--- Reading passage ---
Authoritarianism
Mike Davis
Mike Davis

Last year, after I criticized the Republican political operative Mike Davis, he publicly declared that he had added me to a list he maintains of Americans he would imprison if he led the Justice Department. I am far from alone: The former Senate Judiciary Committee staffer has issued similar threats to several of my colleagues as well as journalists at other outlets.

When Davis is challenged about his openly fascistic musings, he retreats to claiming that his deranged threats are only trolling. But two disturbing reports last week show that if Davis is just kidding about punishing the press and other presumed Trump critics, portions of the MAGA movement — including Donald Trump himself — are not in on the joke.

Indeed, Davis’ psychotic behavior helped turn him into a MAGA favorite who gets floated for a high-ranking role in a second Trump administration — perhaps even attorney general. The former president’s most zealous supporters, who frequently call for politicized prosecutions against his foes, can’t get enough of Davis’ authoritarian diatribes.

It’s not just trolling: Trump is an authoritarian leading an authoritarian movement, and if he returns to the White House, he will again try to carry out his authoritarian impulses. And journalists, whom the former president often describes as the “enemy of the people,” will not be spared.

Davis told a Politico reporter he was trolling. Then MAGA thugs cornered the reporter.

In a profile of Davis published Friday, Politico reporter Adam Wren discussed being accosted by Trumpist goons while he was reporting from the Republican National Convention.

Wren’s piece chronicles how Davis’ star has risen within the MAGA movement due to his willingness to defend Trump in the wake of his indictments on state and federal changes. Wren particularly highlights Davis’ incendiary calls for retaliatory prosecutions if Trump is elected in November, such as his August 2023 statement that he would use a “three-week reign of terror” as attorney general to carry out his “five lists” of people to fire, indict, deport, imprison, and pardon.

But in interviews for the piece, Davis maintained to Wren that his statements about sending people like me to a “gulag” shouldn’t be taken literally. From the profile (emphasis in the original):

Davis will admit to being quite serious about much of what he says in the media, including wanting to dismantle the power of the federal government, an idea he has held onto since his Gingrich days. But he told me he is obviously joking about some of the more inflammatory promises — putting kids in cages and detaining journalists in a gulag. He later told me the sound bite was “a self-inflicted wound,” but also said he “didn’t want to back down from it.”

Collected data
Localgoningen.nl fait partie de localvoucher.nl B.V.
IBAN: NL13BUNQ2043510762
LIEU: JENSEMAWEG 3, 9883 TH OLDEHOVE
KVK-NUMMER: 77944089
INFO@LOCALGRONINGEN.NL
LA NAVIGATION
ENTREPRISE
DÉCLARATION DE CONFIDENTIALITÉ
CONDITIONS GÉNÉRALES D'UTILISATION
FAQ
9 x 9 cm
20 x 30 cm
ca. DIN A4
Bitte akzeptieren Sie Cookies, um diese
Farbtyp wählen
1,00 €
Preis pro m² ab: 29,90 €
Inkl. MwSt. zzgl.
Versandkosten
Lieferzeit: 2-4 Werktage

==

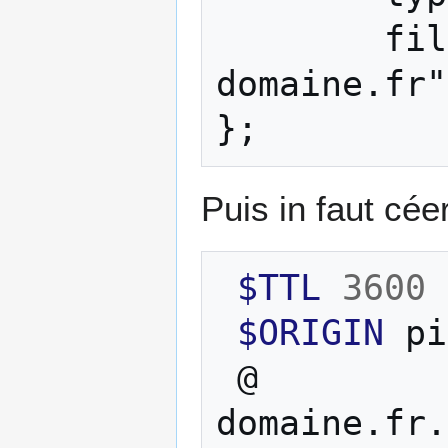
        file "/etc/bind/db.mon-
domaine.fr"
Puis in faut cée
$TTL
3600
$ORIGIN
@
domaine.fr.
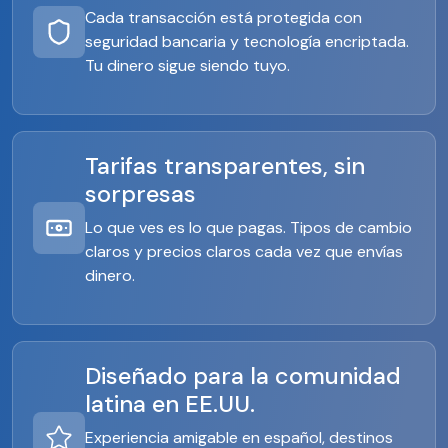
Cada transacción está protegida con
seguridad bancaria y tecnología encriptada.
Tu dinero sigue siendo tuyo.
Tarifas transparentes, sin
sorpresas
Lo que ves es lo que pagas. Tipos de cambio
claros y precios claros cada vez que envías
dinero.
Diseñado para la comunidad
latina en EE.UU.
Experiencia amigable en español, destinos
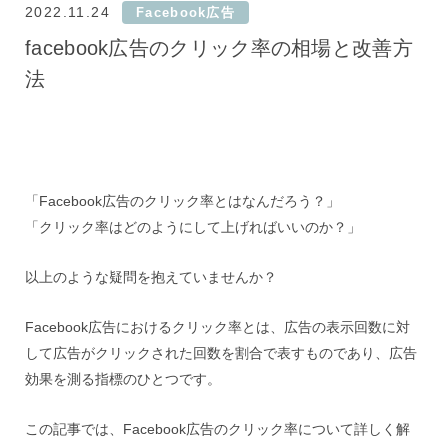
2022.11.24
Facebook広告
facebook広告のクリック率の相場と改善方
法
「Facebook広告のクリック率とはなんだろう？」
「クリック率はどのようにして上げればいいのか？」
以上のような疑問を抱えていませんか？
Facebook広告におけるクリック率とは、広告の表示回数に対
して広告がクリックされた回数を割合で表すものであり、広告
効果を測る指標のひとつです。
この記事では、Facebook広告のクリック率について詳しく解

--- Problems to solve ---
#1 Reproduce verbatim the stretch of the records from the line containing "Localgoningen.nl fait partie" through the line containing "Lieferzeit: 2-4 Werktage".
#2 Extend the article on Mike Davis past its final sentence.
The article and the records have no connection to each other.

--- Task-by-task answers ---
#1
Localgoningen.nl fait partie de localvoucher.nl B.V.
IBAN: NL13BUNQ2043510762
LIEU: JENSEMAWEG 3, 9883 TH OLDEHOVE
KVK-NUMMER: 77944089
INFO@LOCALGRONINGEN.NL
LA NAVIGATION
ENTREPRISE
DÉCLARATION DE CONFIDENTIALITÉ
CONDITIONS GÉNÉRALES D'UTILISATION
FAQ
9 x 9 cm
20 x 30 cm
ca. DIN A4
Bitte akzeptieren Sie Cookies, um diese
Farbtyp wählen
1,00 €
Preis pro m² ab: 29,90 €
Inkl. MwSt. zzgl.
Versandkosten
Lieferzeit: 2-4 Werktage

#2
“It’s hilarious that it’s so easy to trigger these people. I’m obviously trolling them,” Davis told me of Democrats.

Davis’ allies are apparently not quite so sure.

Wren writes that when he accompanied Davis to a ninth-floor hotel bar frequented by the Trump family and their hangers-on during the Republican National Convention, he observed Davis being “greeted by Republican revelers like a caesar” — and overheard Donald Trump Jr. telling the GOP operative, “I want you to be my father’s attorney general for all four years.”

Then a woman “demanded” that Wren either delete his notes of that interaction or hand over his phone, “recruited four men to block the elevators” when he refused, and issued a not-terribly-veiled threat. Unable to access the elevators to leave the bar, Wren wrote that he fled down the stairs, pursued by two of the goons.

Wren further described the incident in an interview with The Bulwark:

Davis, Wren explained in his piece, subsequently “confronted the aide near the elevators and dressed her down” and told the reporter what happened was “fucking shocking.”

The Politico profile concludes with an adviser to Donald Trump Jr. telling Wren that the behavior he had experienced was unacceptable — and also that Don Jr.’s comments to Davis about serving as attorney general were merely “trolling.”

Trump spent his White House years demanding — and getting -- probes of his enemies

In a lengthy investigation published over the weekend, New York Times reporter Michael Schmidt reviewed the cases of 10 individuals who “faced federal pressure of one kind or another” following Trump’s “public or private demands for them to be targeted by the government” during his presidency.

Schmidt revealed:

  • In the spring of 2018, Trump told White House counsel Donald McGahn “that he wanted to order” Attorney General Jeff Sessions “to prosecute” Hillary Clinton and former FBI Director James Comey, “and that if Mr. Sessions refused he would take matters into his own hands.”
  • Lawyers in the White House counsel’s office subsequently authored a memo to the then-president which “made clear that Mr. Trump did not have the authority ‘to initiate an investigation or prosecution yourself or circumvent the attorney general by directing a different official to pursue a prosecution or investigation,’ as one draft memo put it.”
  • Nonetheless, “within a month, Mr. Trump plunged ahead with one of his most successful efforts to have a Democratic critic investigated. He publicly demanded and ultimately got an inquiry by federal prosecutors into” former secretary of state John Kerry.
  • “Through the rest of Mr. Trump’s time in office, he never let up on pressuring federal agencies to take action against his perceived enemies even as he was counseled against it by aides like Mr. McGahn and John F. Kelly, the White House chief of staff from the middle of 2017 until the beginning of 2019.”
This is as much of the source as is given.